“Anche a San Marino un piano anti-crisi per sostenere l’economia reale”. Lo afferma la Confederazione Democratica di fronte ai primi contraccolpi della tempesta finanziaria mondiale, chiudono aziende produttive , serrano i ranghi aziende “storiche sammarinesi” chiedendo ammortizzatori sociali per i loro dipendenti, altre vedi PUNTO SHOP ottengono dal tribunale la “amministrazione controllata” per aver accumulato troppi debiti , 120 dipendenti circa , forse messi alla porta , un piano di rilancio pronto?
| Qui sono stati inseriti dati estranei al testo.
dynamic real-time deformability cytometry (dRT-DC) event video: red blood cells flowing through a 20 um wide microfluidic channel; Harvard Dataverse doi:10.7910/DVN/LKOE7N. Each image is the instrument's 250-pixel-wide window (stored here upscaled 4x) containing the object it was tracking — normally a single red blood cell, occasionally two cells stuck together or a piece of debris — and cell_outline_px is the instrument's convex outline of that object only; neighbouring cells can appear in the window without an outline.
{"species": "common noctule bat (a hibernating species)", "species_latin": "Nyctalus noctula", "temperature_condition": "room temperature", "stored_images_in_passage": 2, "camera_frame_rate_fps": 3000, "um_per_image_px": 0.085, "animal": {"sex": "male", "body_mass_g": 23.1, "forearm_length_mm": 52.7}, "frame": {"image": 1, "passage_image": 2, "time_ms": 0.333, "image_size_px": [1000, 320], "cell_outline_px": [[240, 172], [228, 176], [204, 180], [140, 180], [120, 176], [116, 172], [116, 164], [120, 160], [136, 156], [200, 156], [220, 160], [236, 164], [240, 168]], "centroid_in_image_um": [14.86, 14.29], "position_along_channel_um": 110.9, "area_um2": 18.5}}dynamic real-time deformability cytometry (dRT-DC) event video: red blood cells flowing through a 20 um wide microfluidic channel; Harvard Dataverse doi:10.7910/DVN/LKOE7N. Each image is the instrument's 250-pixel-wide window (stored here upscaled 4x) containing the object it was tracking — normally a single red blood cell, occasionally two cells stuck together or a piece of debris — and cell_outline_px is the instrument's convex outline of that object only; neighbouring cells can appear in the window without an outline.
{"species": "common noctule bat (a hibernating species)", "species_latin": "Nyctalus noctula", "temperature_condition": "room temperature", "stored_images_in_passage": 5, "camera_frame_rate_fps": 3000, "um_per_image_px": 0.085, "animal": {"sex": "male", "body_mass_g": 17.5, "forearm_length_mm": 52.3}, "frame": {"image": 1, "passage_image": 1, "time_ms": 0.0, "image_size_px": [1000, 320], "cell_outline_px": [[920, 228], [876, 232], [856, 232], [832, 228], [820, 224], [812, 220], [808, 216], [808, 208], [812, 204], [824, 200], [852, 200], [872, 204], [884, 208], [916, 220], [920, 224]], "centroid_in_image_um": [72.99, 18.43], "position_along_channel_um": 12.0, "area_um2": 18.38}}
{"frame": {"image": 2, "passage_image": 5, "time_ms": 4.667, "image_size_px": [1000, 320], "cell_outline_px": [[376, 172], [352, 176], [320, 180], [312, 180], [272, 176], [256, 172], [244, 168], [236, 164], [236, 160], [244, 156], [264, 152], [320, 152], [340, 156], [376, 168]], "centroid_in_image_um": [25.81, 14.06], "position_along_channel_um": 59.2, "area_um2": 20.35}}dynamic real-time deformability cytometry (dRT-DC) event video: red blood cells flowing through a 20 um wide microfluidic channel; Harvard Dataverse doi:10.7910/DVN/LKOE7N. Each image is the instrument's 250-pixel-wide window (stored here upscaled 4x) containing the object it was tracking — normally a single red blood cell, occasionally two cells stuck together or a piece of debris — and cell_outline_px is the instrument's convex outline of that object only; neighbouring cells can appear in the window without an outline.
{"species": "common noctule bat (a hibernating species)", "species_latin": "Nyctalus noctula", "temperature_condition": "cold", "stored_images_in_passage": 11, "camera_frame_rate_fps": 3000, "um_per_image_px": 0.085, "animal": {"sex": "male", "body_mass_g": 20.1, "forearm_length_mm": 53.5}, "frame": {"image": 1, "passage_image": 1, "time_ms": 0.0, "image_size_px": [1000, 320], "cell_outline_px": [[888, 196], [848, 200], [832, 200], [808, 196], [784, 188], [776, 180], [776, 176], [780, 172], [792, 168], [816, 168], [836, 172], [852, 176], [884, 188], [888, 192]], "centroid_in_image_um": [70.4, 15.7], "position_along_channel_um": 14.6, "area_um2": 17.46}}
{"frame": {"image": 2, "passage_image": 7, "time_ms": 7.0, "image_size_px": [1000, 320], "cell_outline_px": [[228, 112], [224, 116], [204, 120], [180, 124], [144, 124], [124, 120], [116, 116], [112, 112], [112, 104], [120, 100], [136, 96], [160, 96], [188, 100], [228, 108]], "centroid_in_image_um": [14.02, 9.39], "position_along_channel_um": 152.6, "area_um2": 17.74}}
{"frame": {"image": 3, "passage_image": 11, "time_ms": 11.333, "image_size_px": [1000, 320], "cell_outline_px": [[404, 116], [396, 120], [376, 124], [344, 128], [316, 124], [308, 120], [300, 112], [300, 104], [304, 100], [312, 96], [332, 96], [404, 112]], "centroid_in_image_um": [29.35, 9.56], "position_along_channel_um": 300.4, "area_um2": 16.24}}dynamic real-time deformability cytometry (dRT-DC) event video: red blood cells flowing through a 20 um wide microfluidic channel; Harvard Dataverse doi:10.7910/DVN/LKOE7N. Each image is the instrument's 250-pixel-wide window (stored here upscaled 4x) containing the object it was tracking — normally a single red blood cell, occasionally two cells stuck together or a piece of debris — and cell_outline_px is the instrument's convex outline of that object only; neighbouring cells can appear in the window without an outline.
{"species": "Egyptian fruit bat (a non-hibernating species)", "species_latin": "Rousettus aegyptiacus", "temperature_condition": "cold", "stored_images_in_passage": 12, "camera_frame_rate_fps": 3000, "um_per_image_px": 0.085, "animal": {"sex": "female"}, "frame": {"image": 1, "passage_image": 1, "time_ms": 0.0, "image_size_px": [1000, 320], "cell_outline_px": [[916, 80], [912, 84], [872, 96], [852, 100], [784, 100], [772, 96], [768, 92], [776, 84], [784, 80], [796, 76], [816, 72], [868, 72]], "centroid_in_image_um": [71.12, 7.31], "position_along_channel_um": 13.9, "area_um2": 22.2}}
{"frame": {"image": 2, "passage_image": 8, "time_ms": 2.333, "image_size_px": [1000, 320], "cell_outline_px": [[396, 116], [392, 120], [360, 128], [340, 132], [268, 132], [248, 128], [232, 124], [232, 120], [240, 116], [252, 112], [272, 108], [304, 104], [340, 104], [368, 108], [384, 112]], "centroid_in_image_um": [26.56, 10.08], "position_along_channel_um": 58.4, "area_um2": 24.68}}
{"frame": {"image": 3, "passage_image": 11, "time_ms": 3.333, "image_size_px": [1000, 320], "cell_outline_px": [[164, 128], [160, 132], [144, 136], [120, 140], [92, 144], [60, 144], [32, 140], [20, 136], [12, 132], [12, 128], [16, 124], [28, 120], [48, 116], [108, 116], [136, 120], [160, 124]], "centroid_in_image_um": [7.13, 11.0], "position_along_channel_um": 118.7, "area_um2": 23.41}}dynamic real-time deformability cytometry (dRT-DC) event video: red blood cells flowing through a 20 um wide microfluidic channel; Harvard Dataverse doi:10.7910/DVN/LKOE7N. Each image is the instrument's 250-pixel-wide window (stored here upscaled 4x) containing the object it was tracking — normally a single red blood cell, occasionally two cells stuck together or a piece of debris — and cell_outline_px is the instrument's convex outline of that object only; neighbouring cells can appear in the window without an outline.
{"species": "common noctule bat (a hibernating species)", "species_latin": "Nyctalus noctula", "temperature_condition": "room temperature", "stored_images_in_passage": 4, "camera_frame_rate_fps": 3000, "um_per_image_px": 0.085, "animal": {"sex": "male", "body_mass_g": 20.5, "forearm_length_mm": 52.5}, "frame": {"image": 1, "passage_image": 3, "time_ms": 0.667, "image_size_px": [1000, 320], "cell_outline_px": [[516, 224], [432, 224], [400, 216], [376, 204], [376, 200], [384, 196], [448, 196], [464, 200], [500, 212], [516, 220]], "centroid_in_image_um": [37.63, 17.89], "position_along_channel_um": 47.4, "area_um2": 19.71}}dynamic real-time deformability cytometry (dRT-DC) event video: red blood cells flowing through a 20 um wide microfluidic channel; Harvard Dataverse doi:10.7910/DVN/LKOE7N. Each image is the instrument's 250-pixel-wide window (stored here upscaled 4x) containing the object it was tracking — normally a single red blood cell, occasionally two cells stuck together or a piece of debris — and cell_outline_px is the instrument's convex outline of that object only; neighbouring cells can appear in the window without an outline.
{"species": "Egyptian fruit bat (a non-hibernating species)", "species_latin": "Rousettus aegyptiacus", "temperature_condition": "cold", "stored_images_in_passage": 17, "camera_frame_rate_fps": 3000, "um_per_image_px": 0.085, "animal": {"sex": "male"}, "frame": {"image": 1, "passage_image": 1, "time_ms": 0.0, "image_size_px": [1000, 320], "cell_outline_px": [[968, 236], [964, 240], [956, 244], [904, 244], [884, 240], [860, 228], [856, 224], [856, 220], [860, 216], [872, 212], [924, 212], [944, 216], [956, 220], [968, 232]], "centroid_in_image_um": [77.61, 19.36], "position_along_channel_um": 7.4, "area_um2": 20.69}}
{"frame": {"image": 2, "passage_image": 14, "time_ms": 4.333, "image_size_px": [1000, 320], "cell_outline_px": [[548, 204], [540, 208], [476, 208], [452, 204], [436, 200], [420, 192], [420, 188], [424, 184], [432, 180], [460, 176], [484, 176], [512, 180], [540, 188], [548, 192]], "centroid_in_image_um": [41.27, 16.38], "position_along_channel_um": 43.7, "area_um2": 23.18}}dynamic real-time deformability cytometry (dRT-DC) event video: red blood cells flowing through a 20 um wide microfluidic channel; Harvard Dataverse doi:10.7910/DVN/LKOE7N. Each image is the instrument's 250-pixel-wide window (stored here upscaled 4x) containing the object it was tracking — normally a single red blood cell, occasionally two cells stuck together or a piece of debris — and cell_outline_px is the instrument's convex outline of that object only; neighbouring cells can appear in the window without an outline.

Forse , ancora se ne discute.
Chiude un altra azienda del settore motoristico, la V. S: San Marino con 16 dipendenti , dopo la MV AGUSTA chiusa mesi fà, e dopo la sallimentare esperienza dell’APRILIA di qualche anno fà. Chiudono i battenti alcune altre aziende minori. Insomma si respira aria di vera crisi , è la congiuntuira ? Sì , probabilmente , quello che stà succedendo nel mondo è fatto di sistemi economici che si stanno fermando, di cittadini che non consumano , se non le cose di prima necessità.
Molti commenti sulla grave crisi finanziaria tendono a minimizzare l’accaduto invocando a testimonianza il modello inglese, che ha scelto la strada dei servizi finanziari ed è cresciuto per un decennio più della media europea.
Quale ricetta quindi per un sistema che, al di là delle apparenze, rischia di generare ineguaglianze sempre più grandi e di non supportare più lo sviluppo?
La soluzione non sta in uno statalismo desueto dove le perdite private siano nazionalizzate. Occorre guardare alla situazione reale della gente. Senza nascondersi la necessità di operare una riforma globale del sistema macro-economico, i nuovi conservatori britannici si pongono come obiettivo la possibilità dell’autosufficienza di fasce sempre più grandi della popolazione attraverso la promozione di un’imprenditoria diffusa, una pluralità di forme di proprietà, una facilità ad acquisire capitali da usare per finanziare l’economia reale, un rilancio del sistema economico locale onshore, attraverso la decentralizzazione delle funzioni economiche e amministrative e dei finanziamenti pubblici.
il rifiuto di un semplice ritorno allo stato assistenziale con un taglio alla spesa pubblica; la centralità dell’economia reale. Nei fatti ,dal sostegno alla piccola e media impresa e dalla difesa delle esportazioni , la riproposizione di una finanza privata che sostenga grandi investimenti anche pubblici. E perchè no, ANCHE LA NECESSARIA RIFLESSIONE DI COSA SIAMO, e se è giunto il momento di ENTRARE IN EUROPA (se ci vogliono).
Certo, la recessione può portare a una disoccupazione. Quando parliamo di effetti sull’economia reale, non pensiamo soltanto al fatto che le imprese allenteranno gli investimenti e avranno più difficoltà nell’acceso al credito, ma che tenderanno ad aumentare la Cassa integrazione e i licenziamenti». Diverse le soluzioni pensate, solo con un piano concreto si uscirà dall’empasse . Lo Stato deve intervenire con un piano anticrisi. Non lo STATO PADRONE , ma uno STATO GOVERNATO , che si adoperi per reperire risorse , (subito una patrimoniale?) per rilanciare gli investimenti,indicando concrete prospettive di sviluppo a quelle imprese che hanno saputo creare ricchezza e occupazione.